_ASSIGNMENT_
Show the lines below that contain the string "middle".

(Landmark coordinate records)
##########

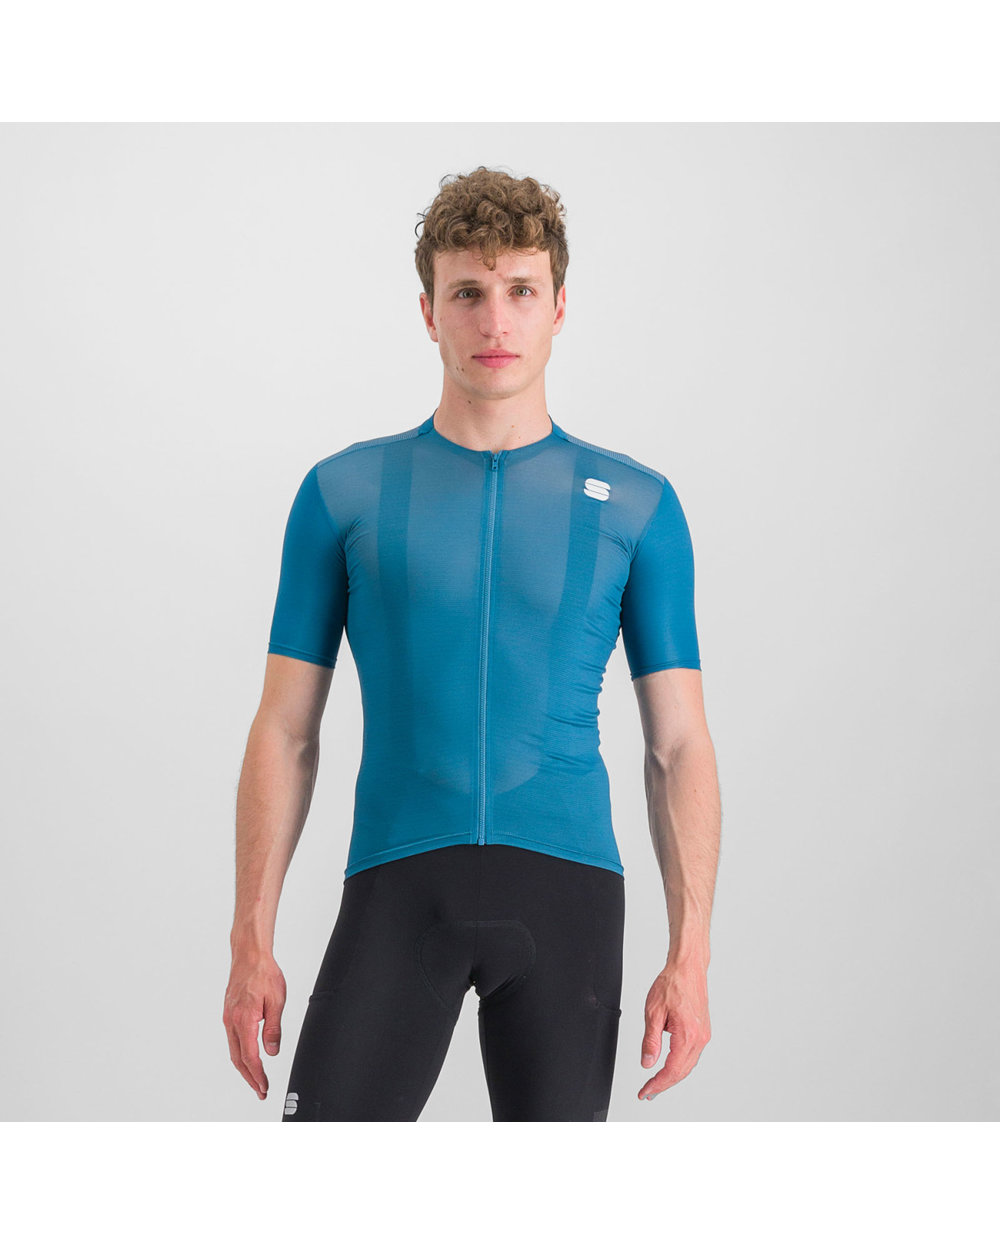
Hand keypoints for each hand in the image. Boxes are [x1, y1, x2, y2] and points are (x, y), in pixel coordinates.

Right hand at [223, 954, 286, 1100]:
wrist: (249, 956)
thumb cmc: (264, 973)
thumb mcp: (276, 1001)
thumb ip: (273, 1028)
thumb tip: (271, 1051)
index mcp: (244, 1020)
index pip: (250, 1056)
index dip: (257, 1075)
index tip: (264, 1087)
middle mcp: (231, 1021)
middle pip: (238, 1059)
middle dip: (249, 1078)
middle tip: (260, 1091)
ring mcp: (228, 1018)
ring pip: (234, 1050)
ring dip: (244, 1068)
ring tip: (255, 1079)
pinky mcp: (228, 1014)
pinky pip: (232, 1040)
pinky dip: (240, 1054)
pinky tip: (247, 1057)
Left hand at [638, 961, 710, 1100]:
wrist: (687, 968)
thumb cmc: (672, 983)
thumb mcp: (653, 1012)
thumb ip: (650, 1041)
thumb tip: (647, 1063)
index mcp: (688, 1035)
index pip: (671, 1070)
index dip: (657, 1084)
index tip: (645, 1092)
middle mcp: (700, 1038)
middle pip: (681, 1072)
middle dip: (664, 1084)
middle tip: (647, 1092)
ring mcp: (703, 1035)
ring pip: (688, 1065)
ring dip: (672, 1076)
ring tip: (656, 1083)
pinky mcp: (703, 1031)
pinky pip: (691, 1055)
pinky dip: (679, 1064)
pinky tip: (669, 1066)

##########

_TASK RESULT_
middle mcp: (231, 1021)
middle pip: (238, 1059)
middle dip: (249, 1078)
middle tip: (260, 1091)
middle mcp: (700, 1038)
middle pip: (681, 1072)
middle dip: (664, 1084)
middle tip: (647, 1092)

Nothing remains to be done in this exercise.